Más allá de la lista de alimentos, creo que lo que hay que visibilizar es la manera de su consumo. Por ejemplo, a una reciente mamá que no tiene ni tiempo ni manos, que apenas puede pensar en nada más que si su bebé respira bien, coge peso o hace caca, darle una lista de alimentos inmensa, puede ocasionarle un punto añadido de ansiedad que le hará seguir sin llegar a todo. Lo que hay que hacer es facilitarle las cosas, contarle que hay que hacer preparaciones sencillas que pueda, incluso, hacer con una sola mano. Una pequeña bebida que potencie tanto sus propiedades al combinar sus ingredientes, que sea una especie de medicina y que pueda tomar mientras se recuesta con su bebé es la clave.

Además, hay que explicarle que si toma un determinado nutriente, éste viajará por su leche materna, protegiendo a su bebé para el resto de su vida. Esto hace que comer pase de ser una obligación a una ilusión por cuidarse y cuidar también a su pequeño.

Perfecto, no hablamos de alimentos en concreto, pero en tu libro hablas de “preparar una despensa fértil”, ¿en el caso de buscar un embarazo, sí la necesitamos? ¿En qué consiste y cómo puede beneficiarnos?

Decidí hacer un apartado completo dedicado a la fertilidad en el libro porque, cada vez, son más las mujeres que acuden a mi consulta durante su búsqueda de un embarazo. Esto me hace realmente feliz porque sabemos que meses e, incluso, años antes del embarazo, la nutrición de la mujer le puede ayudar a tener un embarazo sano y va a determinar la salud de su bebé en el futuro.

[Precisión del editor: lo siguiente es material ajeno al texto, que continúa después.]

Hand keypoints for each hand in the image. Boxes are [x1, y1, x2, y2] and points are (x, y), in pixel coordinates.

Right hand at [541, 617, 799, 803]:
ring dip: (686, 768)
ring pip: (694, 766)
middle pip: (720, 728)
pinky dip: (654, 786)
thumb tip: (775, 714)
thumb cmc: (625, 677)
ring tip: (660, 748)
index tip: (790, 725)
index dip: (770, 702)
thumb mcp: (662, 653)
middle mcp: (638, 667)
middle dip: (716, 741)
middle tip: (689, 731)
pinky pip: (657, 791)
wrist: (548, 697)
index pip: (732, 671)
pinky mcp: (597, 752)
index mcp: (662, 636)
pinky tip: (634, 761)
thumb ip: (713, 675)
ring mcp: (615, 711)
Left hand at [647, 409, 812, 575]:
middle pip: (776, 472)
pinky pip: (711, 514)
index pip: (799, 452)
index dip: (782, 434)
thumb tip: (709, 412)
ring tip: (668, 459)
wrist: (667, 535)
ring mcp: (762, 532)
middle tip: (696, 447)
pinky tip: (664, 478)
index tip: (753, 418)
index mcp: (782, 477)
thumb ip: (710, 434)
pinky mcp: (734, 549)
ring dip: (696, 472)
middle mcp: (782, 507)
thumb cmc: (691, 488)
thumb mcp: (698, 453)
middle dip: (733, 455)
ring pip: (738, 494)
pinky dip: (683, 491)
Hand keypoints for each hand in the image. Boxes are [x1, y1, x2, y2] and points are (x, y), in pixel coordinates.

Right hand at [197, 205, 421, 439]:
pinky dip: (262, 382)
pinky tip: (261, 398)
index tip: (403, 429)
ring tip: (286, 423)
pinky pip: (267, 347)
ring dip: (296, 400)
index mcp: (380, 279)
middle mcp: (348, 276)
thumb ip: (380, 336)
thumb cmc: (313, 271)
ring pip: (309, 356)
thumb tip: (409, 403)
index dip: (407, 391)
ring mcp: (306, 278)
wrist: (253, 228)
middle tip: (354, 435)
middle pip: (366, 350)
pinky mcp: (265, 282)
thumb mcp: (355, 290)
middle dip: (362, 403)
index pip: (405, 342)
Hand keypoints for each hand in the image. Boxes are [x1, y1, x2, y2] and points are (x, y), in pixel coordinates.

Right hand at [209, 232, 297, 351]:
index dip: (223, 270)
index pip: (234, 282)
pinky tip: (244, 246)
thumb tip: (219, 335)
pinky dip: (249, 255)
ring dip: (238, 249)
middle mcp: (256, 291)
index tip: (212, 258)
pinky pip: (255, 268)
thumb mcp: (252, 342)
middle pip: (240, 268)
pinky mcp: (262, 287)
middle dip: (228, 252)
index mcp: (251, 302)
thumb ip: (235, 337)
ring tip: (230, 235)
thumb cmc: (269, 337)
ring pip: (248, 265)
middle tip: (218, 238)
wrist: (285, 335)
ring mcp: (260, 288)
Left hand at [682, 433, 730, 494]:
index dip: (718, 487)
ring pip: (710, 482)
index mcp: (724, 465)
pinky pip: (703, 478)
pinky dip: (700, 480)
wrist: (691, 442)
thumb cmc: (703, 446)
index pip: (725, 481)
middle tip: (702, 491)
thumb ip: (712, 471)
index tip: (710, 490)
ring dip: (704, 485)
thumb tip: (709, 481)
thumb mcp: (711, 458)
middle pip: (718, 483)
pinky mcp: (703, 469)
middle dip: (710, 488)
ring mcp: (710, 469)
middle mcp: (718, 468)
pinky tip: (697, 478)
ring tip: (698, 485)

Sin embargo, muchas mujeres no encuentran información entendible o que puedan aplicar de manera eficaz. De ahí que hablemos de una despensa fértil, que consiste en empezar desde ese mismo momento a cuidar de tí misma y de tu futuro bebé con alimentos para favorecer la concepción. No hablamos de una dieta estricta, sino más bien del disfrute con la comida y el cuidado de lo que comemos. De nuevo, no hay alimentos concretos.

Por último, ¿qué ocurre si al margen de esa buena alimentación, el cuerpo nos pide un antojo a diario?

Que hay que escucharlo. Siempre defiendo que hay que escuchar a la mujer embarazada por encima de todo, porque está conectada de manera física para que su embarazo siga adelante. Por tanto, es importante crear un clima en el que se sienta comprendida y para que comparta esas sensaciones y antojos. Seguramente, son una pista clave que nos ayuda a los profesionales a descubrir si hay un déficit nutricional subyacente, dejar que siga conectada a ese embarazo.